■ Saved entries
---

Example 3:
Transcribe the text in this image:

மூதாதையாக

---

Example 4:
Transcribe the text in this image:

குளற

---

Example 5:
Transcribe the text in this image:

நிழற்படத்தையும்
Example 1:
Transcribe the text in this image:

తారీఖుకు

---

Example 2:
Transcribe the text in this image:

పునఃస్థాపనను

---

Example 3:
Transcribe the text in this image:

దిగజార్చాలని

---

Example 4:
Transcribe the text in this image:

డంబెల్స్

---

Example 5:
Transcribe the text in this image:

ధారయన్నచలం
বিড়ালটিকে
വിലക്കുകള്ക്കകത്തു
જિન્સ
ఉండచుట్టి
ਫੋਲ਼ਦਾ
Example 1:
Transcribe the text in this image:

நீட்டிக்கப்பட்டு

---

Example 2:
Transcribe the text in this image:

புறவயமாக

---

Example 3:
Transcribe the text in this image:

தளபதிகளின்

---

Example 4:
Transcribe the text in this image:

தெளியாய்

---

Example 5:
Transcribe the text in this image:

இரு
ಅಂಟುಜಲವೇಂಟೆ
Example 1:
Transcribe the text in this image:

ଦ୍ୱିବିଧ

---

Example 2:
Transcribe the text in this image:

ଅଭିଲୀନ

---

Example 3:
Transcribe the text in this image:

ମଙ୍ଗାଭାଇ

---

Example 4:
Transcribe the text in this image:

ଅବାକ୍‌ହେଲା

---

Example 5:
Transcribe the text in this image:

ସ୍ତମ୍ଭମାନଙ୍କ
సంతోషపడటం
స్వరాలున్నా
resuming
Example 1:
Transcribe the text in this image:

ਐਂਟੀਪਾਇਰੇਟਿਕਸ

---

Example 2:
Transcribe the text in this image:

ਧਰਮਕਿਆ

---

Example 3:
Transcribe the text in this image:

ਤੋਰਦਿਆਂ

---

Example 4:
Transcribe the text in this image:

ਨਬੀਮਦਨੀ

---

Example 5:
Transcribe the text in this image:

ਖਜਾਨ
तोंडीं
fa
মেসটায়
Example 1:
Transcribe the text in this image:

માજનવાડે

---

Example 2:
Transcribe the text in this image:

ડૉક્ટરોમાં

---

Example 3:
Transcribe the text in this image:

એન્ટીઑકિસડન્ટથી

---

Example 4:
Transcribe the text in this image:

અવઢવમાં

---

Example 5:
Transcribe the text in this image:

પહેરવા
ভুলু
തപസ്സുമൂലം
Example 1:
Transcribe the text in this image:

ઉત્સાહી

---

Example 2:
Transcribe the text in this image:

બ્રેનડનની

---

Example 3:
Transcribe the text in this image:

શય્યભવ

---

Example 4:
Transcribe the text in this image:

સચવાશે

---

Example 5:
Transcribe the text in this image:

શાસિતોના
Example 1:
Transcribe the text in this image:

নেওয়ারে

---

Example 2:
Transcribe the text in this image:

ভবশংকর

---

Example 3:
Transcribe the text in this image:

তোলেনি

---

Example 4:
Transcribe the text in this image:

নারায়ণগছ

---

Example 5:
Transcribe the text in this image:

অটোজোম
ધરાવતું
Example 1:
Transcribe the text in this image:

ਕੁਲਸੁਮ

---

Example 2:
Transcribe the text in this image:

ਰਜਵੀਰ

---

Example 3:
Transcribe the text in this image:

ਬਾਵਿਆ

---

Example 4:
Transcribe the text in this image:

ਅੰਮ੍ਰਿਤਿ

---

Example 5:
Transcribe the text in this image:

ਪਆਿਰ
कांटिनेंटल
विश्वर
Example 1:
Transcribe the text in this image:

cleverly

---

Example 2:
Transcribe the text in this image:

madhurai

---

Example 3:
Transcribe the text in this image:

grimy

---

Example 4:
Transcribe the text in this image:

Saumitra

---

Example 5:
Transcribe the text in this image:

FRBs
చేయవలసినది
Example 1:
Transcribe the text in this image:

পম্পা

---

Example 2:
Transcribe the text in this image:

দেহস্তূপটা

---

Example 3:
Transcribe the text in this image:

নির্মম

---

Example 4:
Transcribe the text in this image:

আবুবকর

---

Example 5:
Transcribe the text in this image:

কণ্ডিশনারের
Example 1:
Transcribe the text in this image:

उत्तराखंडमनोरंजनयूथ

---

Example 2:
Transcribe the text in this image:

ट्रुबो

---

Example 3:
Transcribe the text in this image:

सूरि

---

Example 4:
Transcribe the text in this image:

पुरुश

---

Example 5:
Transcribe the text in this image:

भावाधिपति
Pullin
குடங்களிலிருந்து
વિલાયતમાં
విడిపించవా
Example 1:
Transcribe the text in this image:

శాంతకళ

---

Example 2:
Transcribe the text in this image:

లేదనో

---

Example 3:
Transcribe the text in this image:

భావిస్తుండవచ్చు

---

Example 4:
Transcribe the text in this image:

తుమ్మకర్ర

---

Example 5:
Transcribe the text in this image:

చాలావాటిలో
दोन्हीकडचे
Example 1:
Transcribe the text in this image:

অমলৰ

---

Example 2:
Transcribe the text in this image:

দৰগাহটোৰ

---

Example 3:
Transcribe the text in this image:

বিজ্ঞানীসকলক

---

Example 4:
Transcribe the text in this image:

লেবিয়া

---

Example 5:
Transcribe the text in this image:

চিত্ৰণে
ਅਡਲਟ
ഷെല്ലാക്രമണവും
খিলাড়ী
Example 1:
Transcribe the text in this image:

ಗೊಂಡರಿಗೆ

■ WORK ITEM
Each record must be copied out exactly and in full.

■ RESULT FOR THIS EXERCISE
---

Example 3:
Transcribe the text in this image:

மூதாதையாக

---

Example 4:
Transcribe the text in this image:

குளற

---

Example 5:
Transcribe the text in this image:

நிழற்படத்தையும்
Example 1:
Transcribe the text in this image:

తారీఖుకు

---

Example 2:
Transcribe the text in this image:

పునఃస్థాపనను

---

Example 3:
Transcribe the text in this image:

దిగజార్చాలని

---

Example 4:
Transcribe the text in this image:

డంబెల్స్

---

Example 5:
Transcribe the text in this image:

ధారయన్నచలం
বিড়ালটিকে
വിലക്കുകള്ക്കകത്തു
જિન્સ
ఉండచుట్టి
ਫੋਲ਼ਦਾ
Example 1:
Transcribe the text in this image:

நீட்டிக்கப்பட்டு

---

Example 2:
Transcribe the text in this image:

புறவயமாக

---

Example 3:
Transcribe the text in this image:

தளபதிகளின்

---

Example 4:
Transcribe the text in this image:

தெளியாய்

---

Example 5:
Transcribe the text in this image:

இரு
ಅಂಟುಜಲವೇಂಟೆ
Example 1:
Transcribe the text in this image:

ଦ୍ୱିବିଧ

---

Example 2:
Transcribe the text in this image:

ଅଭିଲୀନ

---

Example 3:
Transcribe the text in this image:

ମଙ୍ଗାଭାଇ

---

Example 4:
Transcribe the text in this image:

ଅବାକ୍‌ହେଲା

---

Example 5:
Transcribe the text in this image:

ସ୍ତମ୍ଭମାନଙ୍କ
సంతోషపడటం
స్వరాలున్నా
resuming
Example 1:
Transcribe the text in this image:

ਐਂਟੀਪਾਇਰੇਟਿਕਸ

---

Example 2:
Transcribe the text in this image:

ਧਰਮਕਿਆ

---

Example 3:
Transcribe the text in this image:

ਤੋਰਦਿਆਂ

---

Example 4:
Transcribe the text in this image:

ਨਬੀਮਦਨੀ

---

Example 5:
Transcribe the text in this image:

ਖਜਾਨ
तोंडीं
fa
মেসটায়
Example 1:
Transcribe the text in this image:

માજનવાડે

---

Example 2:
Transcribe the text in this image:

ડૉક્ટરોમાં

---

Example 3:
Transcribe the text in this image:

એન્ટીઑકિસડન્ટથી

---

Example 4:
Transcribe the text in this image:

અવઢવમાં

---

Example 5:
Transcribe the text in this image:

પહેરવા
ভুলু
തപസ്സുമൂലം
Example 1:
Transcribe the text in this image:

ઉત્સાહી

---

Example 2:
Transcribe the text in this image:

બ્રેનડનની

---

Example 3:
Transcribe the text in this image:

શય્યભવ

---

Example 4:
Transcribe the text in this image:

સચવાશે

---

Example 5:
Transcribe the text in this image:

શાસિતોના
Example 1:
Transcribe the text in this image:

নেওয়ারে

---

Example 2:
Transcribe the text in this image:

ভবশংকর

---

Example 3:
Transcribe the text in this image:

তোলেনি

---

Example 4:
Transcribe the text in this image:

নারায়ণগছ

---

Example 5:
Transcribe the text in this image:

অটোজোম
ધરાવતું
Example 1:
Transcribe the text in this image:

ਕੁਲਸੁਮ

---

Example 2:
Transcribe the text in this image:

ਰਜਵੀਰ

---

Example 3:
Transcribe the text in this image:

ਬਾਵਿਆ

---

Example 4:
Transcribe the text in this image:

ਅੰਮ੍ਰਿਤਿ

---

Example 5:
Transcribe the text in this image:

ਪਆਿਰ
कांटिनेंटल
विश्वर
Example 1:
Transcribe the text in this image:

cleverly

---

Example 2:
Transcribe the text in this image:

madhurai

---

Example 3:
Transcribe the text in this image:

grimy

---

Example 4:
Transcribe the text in this image:

Saumitra

---

Example 5:
Transcribe the text in this image:

FRBs
చేయవలసినది
Example 1:
Transcribe the text in this image:

পম্পা

---

Example 2:
Transcribe the text in this image:

দেহস্তূপটা

---

Example 3:
Transcribe the text in this image:

নির্মম

---

Example 4:
Transcribe the text in this image:

আবুবকর

---

Example 5:
Transcribe the text in this image:

কণ্ডিশনারের
Example 1:
Transcribe the text in this image:

उत्तराखंडमनोरंजनयूथ

---

Example 2:
Transcribe the text in this image:

ट्रुबो

---

Example 3:
Transcribe the text in this image:

सूरि

---

Example 4:
Transcribe the text in this image:

पुरुश

---

Example 5:
Transcribe the text in this image:

भावाधिपति
Pullin
குடங்களிலிருந்து
વિલાયતમાં
విడిపించవా
Example 1:
Transcribe the text in this image:

శాంతకళ

---

Example 2:
Transcribe the text in this image:

లేదనో

---

Example 3:
Transcribe the text in this image:

భావిస్తుండవచ్చు

---

Example 4:
Transcribe the text in this image:

తుమ్మకర్ర

---

Example 5:
Transcribe the text in this image:

చాలావాటిలో
दोन्हीकडचे
Example 1:
Transcribe the text in this image:

অমলৰ

---

Example 2:
Transcribe the text in this image:

দৰগাহটোৰ

---

Example 3:
Transcribe the text in this image:

বিজ্ঞানীসকলক

---

Example 4:
Transcribe the text in this image:

লেবিয়া

---

Example 5:
Transcribe the text in this image:

চিত্ৰণে
ਅਡਲਟ
ഷെല്ലാക്രമണവും
খিলাড়ী
Example 1:
Transcribe the text in this image:

ಗೊಂಡರಿಗೆ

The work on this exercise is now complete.